Хотя всю тысячу самых разных дел помнил и четко следил за ними, и исполнял. Мы познакомились как раз в момент резкого поворота нашей жизни, и он, так же как его папа в свое время, оказался на гребне волны — выступал по телевидению, писал, пробивал, открывал и возглавлял всяческие комиссии, восстанавливал прошлое и объяснял нам будущее. Выступал, помню, даже в дискуссии на сексуальную тему (то было время расцвета прежде закрытых тем), и будучи уже стариком, превзошел всех остротой и откровенностью, оставил соперничающую с ним молодежь за бортом, всех очаровал и победил. На его лекции и в университете тоже всегда набивалась толпа, наряду с физикой он касался вдруг неожиданных тем, зал изумлялся и ликовал. Я видел, как он принимал в «Бродячей собаке» приехавших на конгресс соотечественников из разных стран представителей лучших российских семей, и как уверенно, точно, мастерски он себя вел: мол, и тут у нас тоже водятся кой-какие аристократы, и тоже немало значат. Что б мы тогда делали без него, без его артистизма и уверенности? К нему на Карповку заходили его изумительные дети — Татьяна, уже прославившаяся первыми своими рассказами, Михаил, талантливый физик, на волне перестройки попавший в политику, ставший сначала депутатом Ленсовета, потом депутатом Верховного Совета. Там мы и познакомились. Общение их с отцом было живое, как бы равноправное и удивительно откровенное, без запретных тем, словно они были ровесниками и закадычными друзьями.
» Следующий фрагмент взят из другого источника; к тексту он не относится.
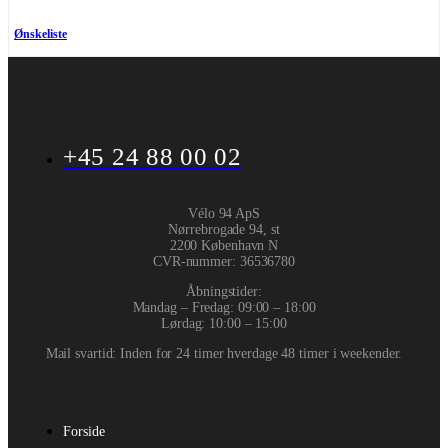
Ønskeliste
+45 24 88 00 02
Vélo 94 ApS
Nørrebrogade 94, st
2200 København N
CVR-nummer
:
36536780
Åbningstider:
Mandag – Fredag: 09:00 – 18:00
Lørdag: 10:00 – 15:00
Mail svartid: Inden for 24 timer hverdage 48 timer i weekender.
Forside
Наверное, так и должны жить аристократы! — думал я. Вот такая старая петербургская семья — свободная и независимая, одновременно — деловая, преуспевающая. А сколько в Петербурге других известных семей! Но когда принимали в «Бродячей собаке» во время путча представителей русского дворянства со всего света — официально приветствовал их именно Никита Толстой. Другого такого, чтобы соединял в себе все сразу, не нашлось.